* Task to carry out *
In the records below, take the lines from the one containing "комментариев." through the one containing "de Jaguariúna" and write them out again, switching every "Навіны" to "Новости" while leaving everything else unchanged. Do not include the pictures in your answer.
*** Supplied data ***
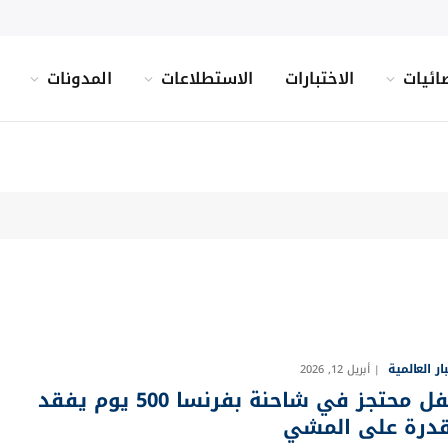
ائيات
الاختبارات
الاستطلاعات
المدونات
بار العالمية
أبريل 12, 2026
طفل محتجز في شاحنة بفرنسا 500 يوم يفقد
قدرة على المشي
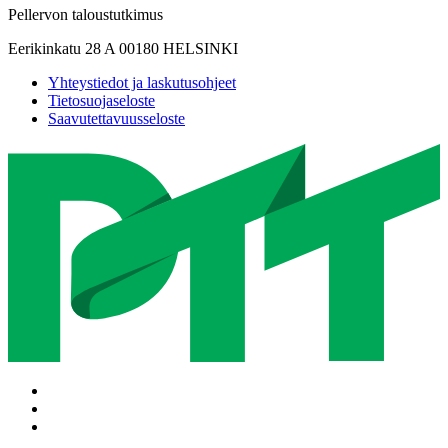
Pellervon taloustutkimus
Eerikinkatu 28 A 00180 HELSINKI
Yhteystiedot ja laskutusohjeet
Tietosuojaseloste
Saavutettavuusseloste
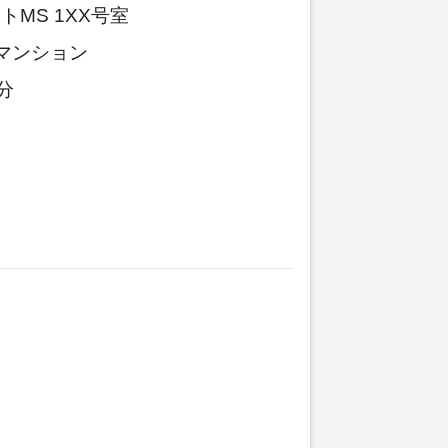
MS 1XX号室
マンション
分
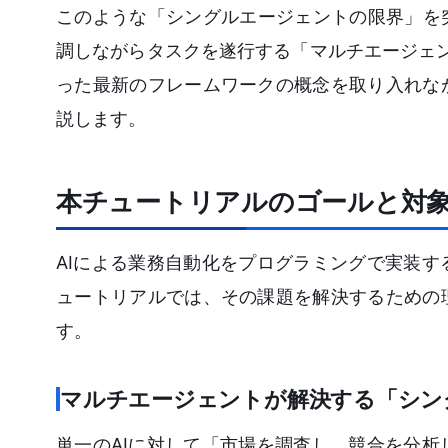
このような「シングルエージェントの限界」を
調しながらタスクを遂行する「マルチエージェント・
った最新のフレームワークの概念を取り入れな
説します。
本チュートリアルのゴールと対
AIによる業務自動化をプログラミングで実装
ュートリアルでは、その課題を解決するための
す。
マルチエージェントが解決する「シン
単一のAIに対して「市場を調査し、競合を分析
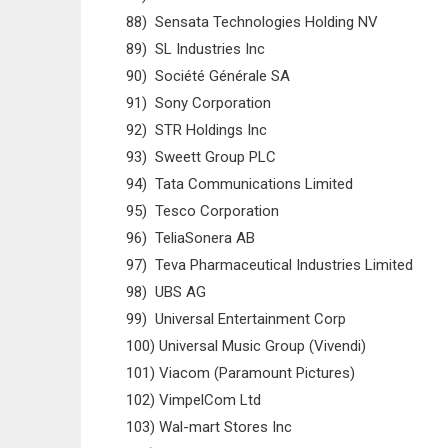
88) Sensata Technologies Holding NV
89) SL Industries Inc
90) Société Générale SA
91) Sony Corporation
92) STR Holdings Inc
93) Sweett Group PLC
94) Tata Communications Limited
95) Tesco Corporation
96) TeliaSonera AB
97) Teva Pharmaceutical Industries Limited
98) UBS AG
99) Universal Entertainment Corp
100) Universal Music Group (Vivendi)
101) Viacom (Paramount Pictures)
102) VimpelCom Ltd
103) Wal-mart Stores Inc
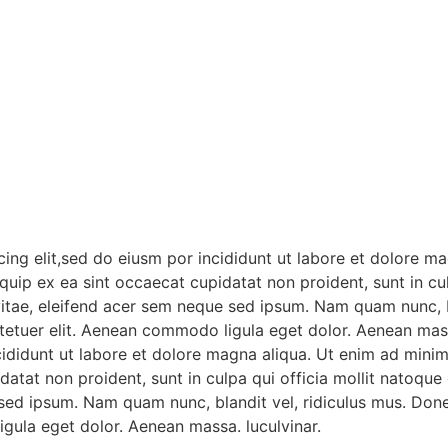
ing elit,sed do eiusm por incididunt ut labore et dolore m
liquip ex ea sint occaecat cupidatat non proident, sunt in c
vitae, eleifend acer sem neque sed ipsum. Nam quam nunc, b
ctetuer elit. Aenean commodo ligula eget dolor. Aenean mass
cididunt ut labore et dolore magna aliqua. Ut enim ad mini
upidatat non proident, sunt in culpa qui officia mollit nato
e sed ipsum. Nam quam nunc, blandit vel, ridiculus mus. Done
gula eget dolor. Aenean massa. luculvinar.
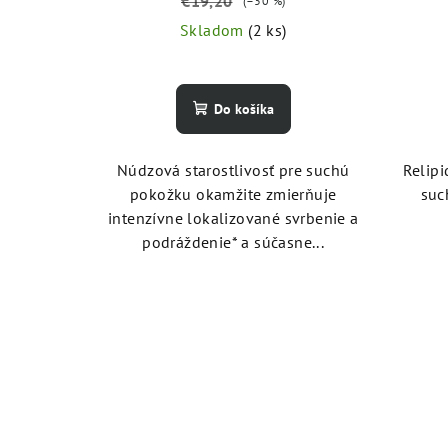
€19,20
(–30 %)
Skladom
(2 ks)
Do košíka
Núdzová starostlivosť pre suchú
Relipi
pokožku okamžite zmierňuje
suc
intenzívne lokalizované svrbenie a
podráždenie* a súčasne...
*** End of Supplied data ***
*** Supplied data ***
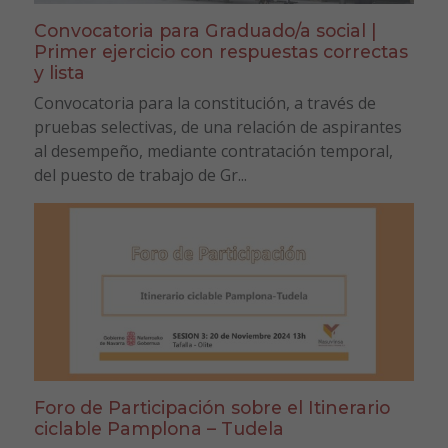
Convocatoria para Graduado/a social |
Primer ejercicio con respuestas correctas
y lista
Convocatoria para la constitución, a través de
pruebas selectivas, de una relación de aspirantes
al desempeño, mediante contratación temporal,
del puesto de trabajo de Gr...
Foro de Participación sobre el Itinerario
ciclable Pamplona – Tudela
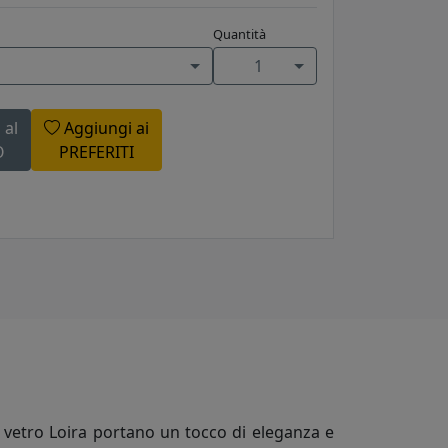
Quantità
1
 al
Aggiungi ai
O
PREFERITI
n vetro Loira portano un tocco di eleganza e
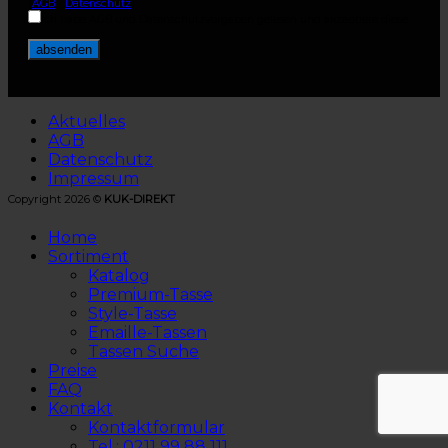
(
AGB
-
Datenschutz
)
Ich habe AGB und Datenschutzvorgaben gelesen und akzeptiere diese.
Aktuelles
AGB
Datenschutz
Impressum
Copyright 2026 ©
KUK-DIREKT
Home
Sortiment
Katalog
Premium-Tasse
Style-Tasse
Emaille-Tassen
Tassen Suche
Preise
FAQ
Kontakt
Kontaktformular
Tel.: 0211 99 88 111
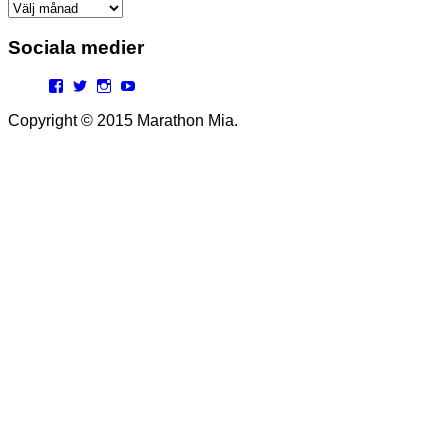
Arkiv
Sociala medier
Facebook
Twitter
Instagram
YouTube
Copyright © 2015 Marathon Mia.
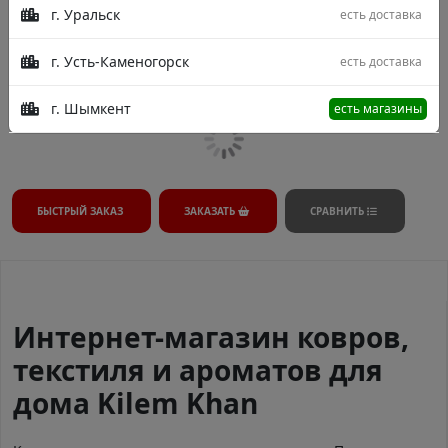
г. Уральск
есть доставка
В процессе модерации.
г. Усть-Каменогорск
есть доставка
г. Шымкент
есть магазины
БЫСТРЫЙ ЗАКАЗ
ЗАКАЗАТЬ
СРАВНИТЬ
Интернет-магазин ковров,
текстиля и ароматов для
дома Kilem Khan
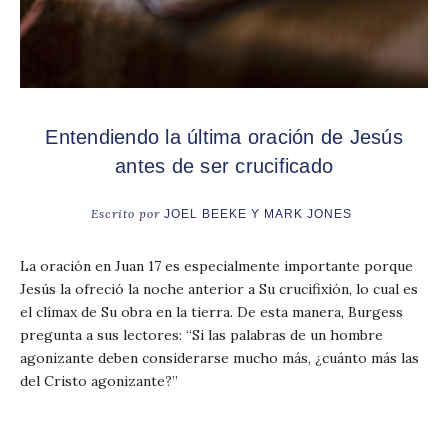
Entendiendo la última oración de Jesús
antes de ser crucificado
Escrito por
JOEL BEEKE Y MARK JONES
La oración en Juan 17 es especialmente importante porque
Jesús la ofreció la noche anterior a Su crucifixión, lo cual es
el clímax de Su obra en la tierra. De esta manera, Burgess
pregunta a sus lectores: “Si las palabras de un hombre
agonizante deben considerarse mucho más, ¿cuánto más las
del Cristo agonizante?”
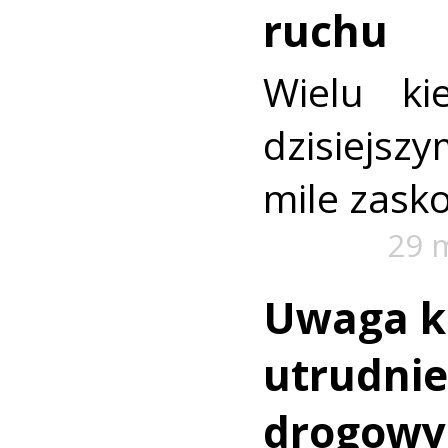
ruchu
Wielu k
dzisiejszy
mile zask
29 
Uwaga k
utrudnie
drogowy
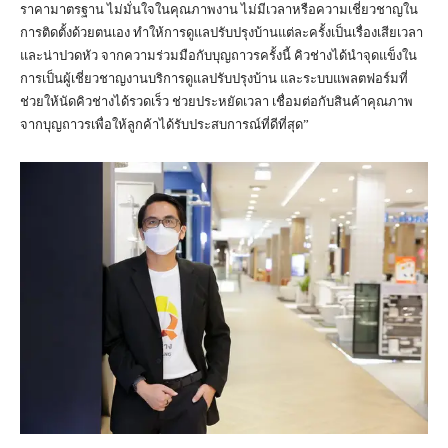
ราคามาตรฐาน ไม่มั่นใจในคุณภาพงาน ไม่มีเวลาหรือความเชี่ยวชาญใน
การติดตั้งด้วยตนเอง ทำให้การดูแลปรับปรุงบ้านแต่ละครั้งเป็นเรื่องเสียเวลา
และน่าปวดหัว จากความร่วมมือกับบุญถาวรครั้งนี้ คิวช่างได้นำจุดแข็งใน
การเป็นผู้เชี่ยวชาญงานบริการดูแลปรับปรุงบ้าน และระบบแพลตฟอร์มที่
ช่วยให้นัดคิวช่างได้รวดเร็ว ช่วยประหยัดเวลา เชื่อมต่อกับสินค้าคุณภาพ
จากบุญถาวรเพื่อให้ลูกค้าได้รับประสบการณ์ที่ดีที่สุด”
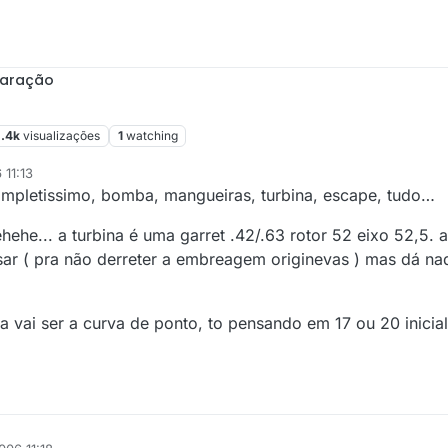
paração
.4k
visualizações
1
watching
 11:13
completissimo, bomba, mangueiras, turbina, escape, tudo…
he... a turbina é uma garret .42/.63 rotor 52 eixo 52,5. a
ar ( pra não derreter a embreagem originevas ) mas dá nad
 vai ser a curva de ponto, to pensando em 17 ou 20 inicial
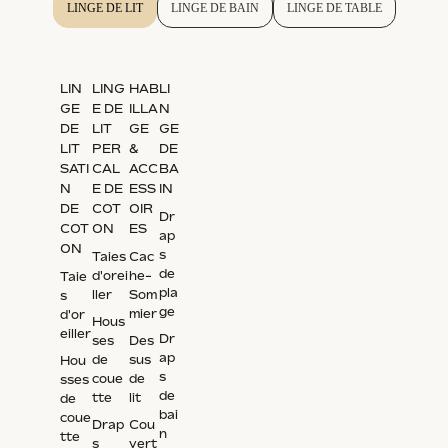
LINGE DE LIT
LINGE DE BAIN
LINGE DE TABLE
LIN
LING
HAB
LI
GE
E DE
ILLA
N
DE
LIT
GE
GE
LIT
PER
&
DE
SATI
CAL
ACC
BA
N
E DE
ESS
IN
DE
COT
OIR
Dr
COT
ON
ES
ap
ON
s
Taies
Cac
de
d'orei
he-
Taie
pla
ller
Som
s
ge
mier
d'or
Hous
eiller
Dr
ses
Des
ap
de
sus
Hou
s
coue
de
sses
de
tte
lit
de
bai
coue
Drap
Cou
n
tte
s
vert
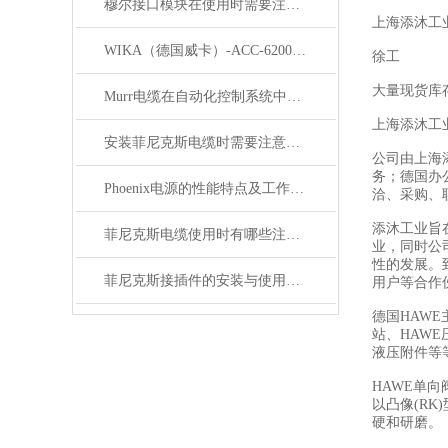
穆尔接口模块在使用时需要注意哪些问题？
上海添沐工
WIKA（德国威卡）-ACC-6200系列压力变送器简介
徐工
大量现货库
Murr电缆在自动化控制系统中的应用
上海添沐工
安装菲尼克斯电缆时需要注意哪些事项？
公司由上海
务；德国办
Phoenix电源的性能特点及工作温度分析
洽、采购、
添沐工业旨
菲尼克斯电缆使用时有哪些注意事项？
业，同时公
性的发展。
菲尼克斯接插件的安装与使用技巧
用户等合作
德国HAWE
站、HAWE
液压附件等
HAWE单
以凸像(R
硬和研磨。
*** End of Supplied data ***
*** Supplied data ***
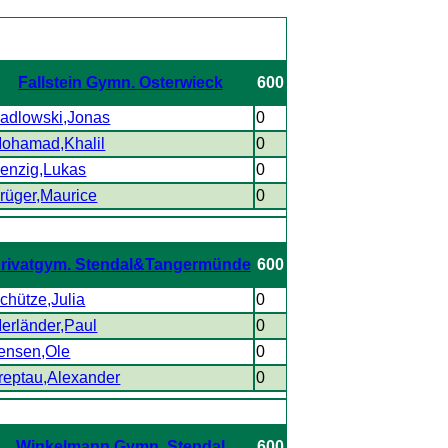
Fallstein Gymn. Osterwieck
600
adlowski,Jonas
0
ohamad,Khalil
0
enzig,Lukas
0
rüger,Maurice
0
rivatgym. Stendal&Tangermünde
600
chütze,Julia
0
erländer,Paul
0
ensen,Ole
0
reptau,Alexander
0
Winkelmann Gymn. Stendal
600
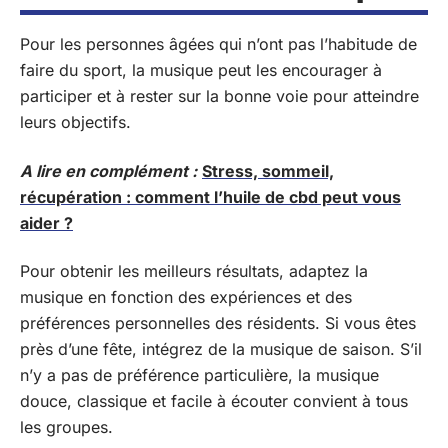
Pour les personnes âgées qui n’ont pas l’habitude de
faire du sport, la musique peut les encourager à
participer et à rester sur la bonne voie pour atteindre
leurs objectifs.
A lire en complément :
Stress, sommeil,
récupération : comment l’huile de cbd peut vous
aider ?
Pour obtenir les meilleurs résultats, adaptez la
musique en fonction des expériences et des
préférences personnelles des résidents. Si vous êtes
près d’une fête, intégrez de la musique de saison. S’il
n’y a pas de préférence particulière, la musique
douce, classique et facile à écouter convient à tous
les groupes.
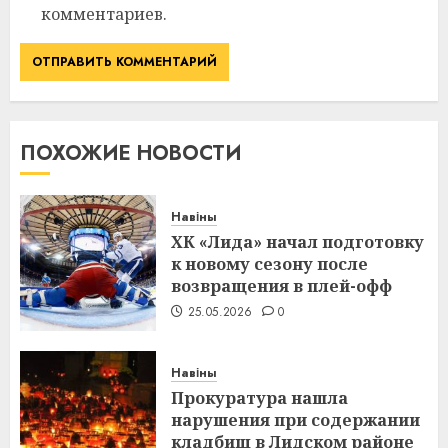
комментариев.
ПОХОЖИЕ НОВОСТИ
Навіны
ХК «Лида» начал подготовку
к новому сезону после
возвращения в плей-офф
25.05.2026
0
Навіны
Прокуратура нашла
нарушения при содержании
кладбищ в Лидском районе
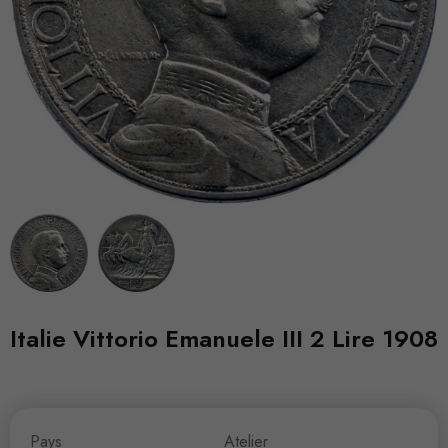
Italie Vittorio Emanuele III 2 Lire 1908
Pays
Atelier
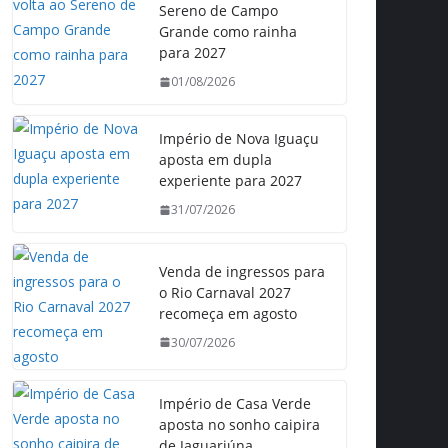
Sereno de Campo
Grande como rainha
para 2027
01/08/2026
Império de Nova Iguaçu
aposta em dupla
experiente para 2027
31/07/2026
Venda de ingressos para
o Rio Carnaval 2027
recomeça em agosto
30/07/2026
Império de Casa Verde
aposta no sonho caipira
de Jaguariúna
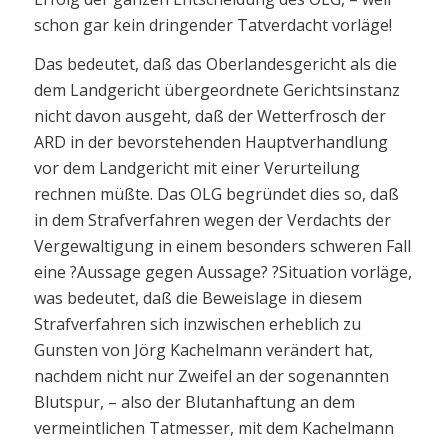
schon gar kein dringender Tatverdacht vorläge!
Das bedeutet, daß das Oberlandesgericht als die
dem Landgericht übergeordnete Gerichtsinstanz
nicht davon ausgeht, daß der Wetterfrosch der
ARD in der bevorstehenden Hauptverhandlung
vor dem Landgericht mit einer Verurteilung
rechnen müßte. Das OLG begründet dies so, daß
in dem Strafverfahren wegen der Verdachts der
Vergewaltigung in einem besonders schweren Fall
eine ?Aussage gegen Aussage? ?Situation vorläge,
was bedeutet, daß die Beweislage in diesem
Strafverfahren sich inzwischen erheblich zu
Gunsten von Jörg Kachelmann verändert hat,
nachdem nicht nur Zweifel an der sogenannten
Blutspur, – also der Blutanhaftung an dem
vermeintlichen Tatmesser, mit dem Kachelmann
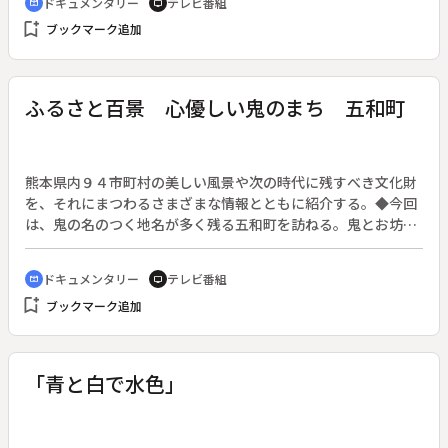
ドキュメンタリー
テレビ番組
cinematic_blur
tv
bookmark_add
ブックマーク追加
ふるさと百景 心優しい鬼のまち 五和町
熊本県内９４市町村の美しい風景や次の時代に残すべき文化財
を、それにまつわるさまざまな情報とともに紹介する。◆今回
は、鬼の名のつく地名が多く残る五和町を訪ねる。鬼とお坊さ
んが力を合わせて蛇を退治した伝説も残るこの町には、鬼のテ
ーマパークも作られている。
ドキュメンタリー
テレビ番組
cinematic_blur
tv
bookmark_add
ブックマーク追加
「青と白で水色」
*** End of Supplied data ***
* Result of the task *
комментариев.
ПОХОЖИЕ НОВОСТИ
Новости
ХК «Лида» начал подготовку
к новому сезону после
возвращения в плей-офф
25.05.2026
0
Новости
Прокуратура нашла
нарушения при содержании
кладбищ в Лидском районе
Italie Vittorio Emanuele III 2 Lire 1908
Pays
Atelier
Sereno de Campo
Grande como rainha
para 2027
01/08/2026
Império de Nova Iguaçu
aposta em dupla
experiente para 2027
31/07/2026
Venda de ingressos para
o Rio Carnaval 2027
recomeça em agosto
30/07/2026
Império de Casa Verde
aposta no sonho caipira
de Jaguariúna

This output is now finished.